Тут надо вернуться к началу года, когда наш отдел считался если не гордостью, то украшением газеты. Рецензии, очерки о деятелях искусства, проблемные статьи по культуре постоянно висели на доске «Лучшие материалы». Потоцкая была слегка, в меру своей природной скромности, избалована пиететом, с которым к ней относились известные в городе люди и, кстати, сам главный редактор. Я недавно появилась в отделе, вела себя сдержанно, ко всем и ко всему приглядывалась и, перефразируя батюшку Петруши Гринева, от службы не отказывалась, но на дружбу не напрашивалась.

И вот еще тогда с настойчивой регулярностью захаживал к Регине Павловне директор областного телевещания Михаил Семенович Школьник. Он, конечно, уже начисто забыл, что год назад я работала у него в штате, что уволилась по собственному желанию и он даже уговаривал меня не спешить. Кивал мне небрежно и с пустым взглядом, как низшему чину, а то и вообще не замечал.

Школьник был на новосибирском небосклоне фигурой заметной, но одновременно — неинтересной. Такой типичный номенклатурный руководитель по идеологической линии, хороший организатор и хозяйственник. Пятидесятилетний, вальяжный, с четко обозначенной лысиной, в слегка нарушающих принятый номенклатурой стиль чешских костюмах, гедеэровских галстуках и югославских светлых туфлях, громогласный, в меру бесцеремонный, он возглавил около трех лет тому назад новенькое, с иголочки, абсолютно никому не известное дело — телевидение — и довольно успешно вел его по взбаламученному морю капризной хрущевской погоды.

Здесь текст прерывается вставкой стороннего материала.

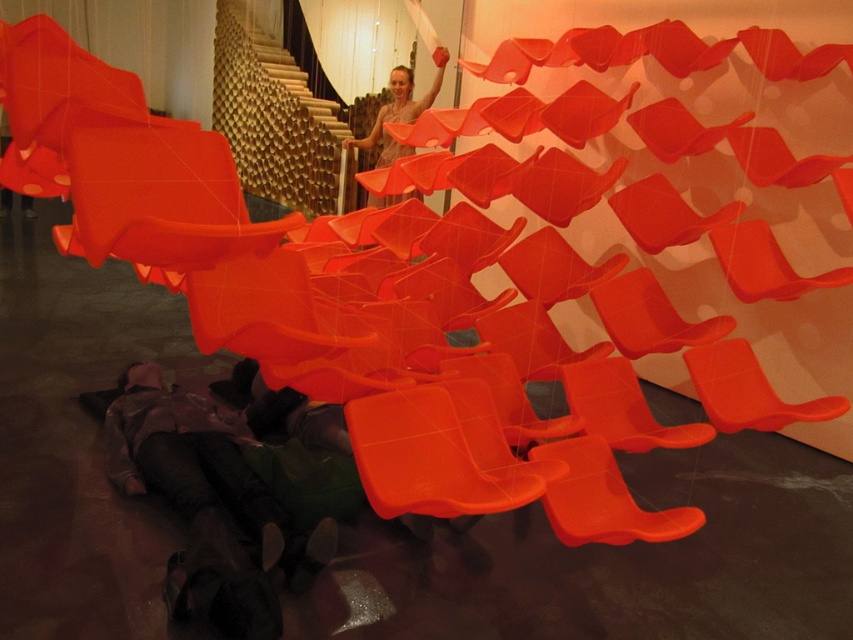
Question: Which point is closer to the camera taking this photo?

Choices:
 (A) (437, 54)
 (B) (286, 532)

Answer: (B)

Question: Observing the image, what is the correct spatial positioning of matte plastic chair at center in reference to matte orange fabric at upper center?

Choices:
 (A) left
 (B) right

Answer: (B)

Question: Which of these objects is positioned closest to the dark brown leather boots at lower left?

Choices:
 (A) matte orange fabric at upper center
 (B) matte plastic chair at center

Answer: (B)

Question: Is dark brown leather boots at lower left below matte plastic chair at center?

Choices:
 (A) no
 (B) yes

Answer: (B)

Question: Does dark brown leather boots at lower left come behind matte plastic chair at center?

Choices:
 (A) no
 (B) yes

Answer: (A)

Question: Which point is closer to the camera?

Choices:
 (A) (733, 348)
 (B) (386, 131)

Answer: (A)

Я на минуточку озаботила свою голову вопросом: для чего он ходит к Потоцкой? Автором Школьник быть не мог — такие приказывают, организуют, говорят, но не пишут. Приятельство, не говоря уже о дружбе, я с ходу отмела — чересчур полярные люди. А впрочем, к чему мне чужие проблемы? Мне своих хватало.

Но прошло время. Мы прониклись с Региной Павловной (так мне, во всяком случае, казалось) взаимной симпатией, и однажды, наливая мне кофе из своей — чудо техники и дизайна — никелированной кофеварки (мы вернулись с просмотра какого-то спектакля), она спросила:

— Знаете, чего ко мне Школьник ходит?

И на мое отрицательное молчание — рот был набит булкой — она, откусывая ровными зубами крохотные кусочки от своей сдобы, прошептала: «Сватает». Я испуганно поперхнулась.

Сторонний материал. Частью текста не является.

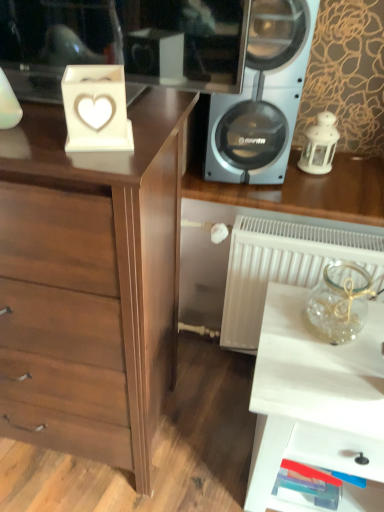
You are a GUI agent. You are given a task and a screenshot of the screen. Output one action in this format:
    pyautogui.click(x=<x>, y=<y>)
    Task: Click on the brown wood chest of drawers at left
    
    Given the screenshot: What is the action you would take?
    pyautogui.click(x=92, y=282)

The height and width of the screenshot is (512, 384). What do you see at coordinates (262, 97) in the screenshot?
I see `silver metallic speaker at upper right` at bounding box center [262, 97].

Image resolution: width=384 pixels, height=512 pixels. In order to click on clear glass jar at right in this screenshot , I will do `click(339, 302)`.

Find the location of `white matte heart-shaped object at upper left`. white matte heart-shaped object at upper left is located at coordinates (96, 108).

Is white matte heart-shaped object at upper left at the right side of white glossy table at lower right?

Incorrect, white matte heart-shaped object at upper left is not on the right side of white glossy table at lower right.

Who is taller, white matte heart-shaped object at upper left or white glossy table at lower right?

Standing taller between the two is white glossy table at lower right.

Is white matte heart-shaped object at upper left smaller than white glossy table at lower right?

Correct, white matte heart-shaped object at upper left occupies less space than white glossy table at lower right.

Is the surface of white matte heart-shaped object at upper left in direct contact with white glossy table at lower right?

No.

Measure the distance from brown wood chest of drawers at left to white glossy table at lower right.

18.12 inches.

Considering the sizes of objects brown wood chest of drawers at left and white glossy table at lower right in the image provided, who is thinner, brown wood chest of drawers at left or white glossy table at lower right?

Thinner between the two is white glossy table at lower right.

How many degrees apart are the facing directions of brown wood chest of drawers at left and white glossy table at lower right?

brown wood chest of drawers at left and white glossy table at lower right are facing 2.28 degrees away from each other.

Between brown wood chest of drawers at left and white glossy table at lower right, which one has more height?

brown wood chest of drawers at left is taller.

Is silver metallic speaker at upper right taller than white glossy table at lower right?

In fact, silver metallic speaker at upper right may be shorter than white glossy table at lower right.

Is silver metallic speaker at upper right at the right side of white glossy table at lower right?

Incorrect, silver metallic speaker at upper right is not on the right side of white glossy table at lower right.

Could you tell me if silver metallic speaker at upper right is turned towards white glossy table at lower right?

No, silver metallic speaker at upper right is not aimed at white glossy table at lower right.

Is silver metallic speaker at upper right bigger than white glossy table at lower right?

Actually, silver metallic speaker at upper right might be smaller than white glossy table at lower right.

Is clear glass jar at right next to brown wood chest of drawers at left and touching it?

No, clear glass jar at right is not in contact with brown wood chest of drawers at left.

Measure the distance from clear glass jar at right to brown wood chest of drawers at left.

clear glass jar at right and brown wood chest of drawers at left are 23.47 inches apart from each other.

At what (x,y) coordinates should I click in order to perform the action: click on glass vase that is above the brown wood chest of drawers at left (from a real-world perspective). Please return your answer as a coordinate pair (x, y). Looking at the image, I should click on (339, 302).

Is brown wood chest of drawers at left completely or partially inside clear glass jar at right?

That's incorrect, brown wood chest of drawers at left is not inside clear glass jar at right.

From a real-world perspective, is white porcelain lantern at right beneath silver metallic speaker at upper right?

Yes.

Who is shorter, white porcelain lantern at right or silver metallic speaker at upper right?

white porcelain lantern at right is shorter.

Based on their positions, is white porcelain lantern at right located to the left or right of silver metallic speaker at upper right?

In the image, white porcelain lantern at right appears on the right side of silver metallic speaker at upper right.

Does white porcelain lantern at right have a larger size compared to silver metallic speaker at upper right?

Incorrect, white porcelain lantern at right is not larger than silver metallic speaker at upper right.

Which is correct: white glossy table at lower right is inside white matte heart-shaped object at upper left, or outside of it?

white glossy table at lower right lies outside white matte heart-shaped object at upper left.

From the image's perspective, is white glossy table at lower right above white matte heart-shaped object at upper left?

Incorrect, from the image's perspective, white glossy table at lower right is lower than white matte heart-shaped object at upper left.

The image size is (384, 512). What are the coordinates of `table on the right of white matte heart-shaped object at upper left` in the screenshot? It's located at (314, 396).

Which point is more distant from viewer, (349,370) or (101,120)?

The point (349,370) is behind.

Does point (349, 384) appear closer or farther from the camera than point (325, 148)?

Point (349, 384).

Is white glossy table at lower right turned away from white porcelain lantern at right?

No, white glossy table at lower right is not facing away from white porcelain lantern at right.

How different are the orientations of white glossy table at lower right and white porcelain lantern at right in degrees?

6.78 degrees.

From the image's perspective, is white glossy table at lower right on white porcelain lantern at right?

Actually, white glossy table at lower right appears below white porcelain lantern at right in the image.

This screenshot has height=512, width=384. In order to click on table below the white matte heart-shaped object at upper left (from the image's perspective) in this screenshot , I will do `click(314, 396)`.

Identify the location of chest of drawers on the left of the white glossy table at lower right. (92, 282).

From the image, which object appears to be nearer to clear glass jar at right, brown wood chest of drawers at left or white matte heart-shaped object at upper left?

brown wood chest of drawers at left.

Based on their spatial positions, is white porcelain lantern at right or white matte heart-shaped object at upper left further from white glossy table at lower right?

white matte heart-shaped object at upper left.

Looking at the image, which one is located further to white matte heart-shaped object at upper left, clear glass jar at right or silver metallic speaker at upper right?

clear glass jar at right.

Looking at the image, which one is located closer to silver metallic speaker at upper right, white matte heart-shaped object at upper left or brown wood chest of drawers at left?

Among the two, brown wood chest of drawers at left is located nearer to silver metallic speaker at upper right.

Looking at the image, which one is located further to white porcelain lantern at right, clear glass jar at right or white matte heart-shaped object at upper left?

white matte heart-shaped object at upper left.

Considering their positions, is white glossy table at lower right positioned closer to brown wood chest of drawers at left than clear glass jar at right?

white glossy table at lower right is positioned closer to the anchor brown wood chest of drawers at left.

Based on their spatial positions, is white glossy table at lower right or silver metallic speaker at upper right closer to white porcelain lantern at right?

silver metallic speaker at upper right is positioned closer to the anchor white porcelain lantern at right.

Consider the image. Estimate the real-world distances between objects in this image. Which object is closer to clear glass jar at right, white matte heart-shaped object at upper left or white glossy table at lower right?

Based on the image, white glossy table at lower right appears to be nearer to clear glass jar at right.

This screenshot has height=512, width=384. Find the location of `home appliance between brown wood chest of drawers at left and white porcelain lantern at right`. home appliance between brown wood chest of drawers at left and white porcelain lantern at right is located at coordinates (262, 97).

Locate an element on the screen. Image resolution: width=384 pixels, height=512 pixels. appliance situated between brown wood chest of drawers at left and clear glass jar at right from left to right is located at coordinates (96, 108).

The image size is (384, 512). I want to click on appliance between silver metallic speaker at upper right and clear glass jar at right in the up-down direction, so click(x=96, y=108).

Identify the location of glass vase between white matte heart-shaped object at upper left and white glossy table at lower right from top to bottom. This screenshot has width=384, height=512. (339, 302).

— Фу, Дина, совсем не то, что вы думаете. Главным редактором телестудии по идеологическим вопросам. Собирается ввести такую должность. У него уже есть один главный (Валентика я знала), а он хочет литературную редакцию, пропаганды, музыкальную и еще что-то собрать под эгидой, как он выражается, «интеллигентного человека». И вот в этом качестве присмотрел меня, как ни странно. Уверяет, что обком дал согласие на новую единицу.

— А вы?

— Ну вы же знаете, что я коренной газетчик. Люблю слово, люблю сама писать, люблю с чужими материалами работать. Почти пятнадцать лет в газете. А телевидение — что-то такое неопределенное, чужое, неясное. Чувствовать себя беспомощным новичком, да еще при этом изображать из себя руководителя — это, по-моему, как минимум неприлично.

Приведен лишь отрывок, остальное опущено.